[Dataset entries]
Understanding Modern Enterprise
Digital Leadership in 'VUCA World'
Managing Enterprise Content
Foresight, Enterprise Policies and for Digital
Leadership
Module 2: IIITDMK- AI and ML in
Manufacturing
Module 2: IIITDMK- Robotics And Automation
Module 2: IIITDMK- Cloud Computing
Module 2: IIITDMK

Action item:
Return, from the data, each line where the string "Enterprise" occurs.

Solution below:
Understanding Modern Enterprise
Managing Enterprise Content
Foresight, Enterprise Policies and for Digital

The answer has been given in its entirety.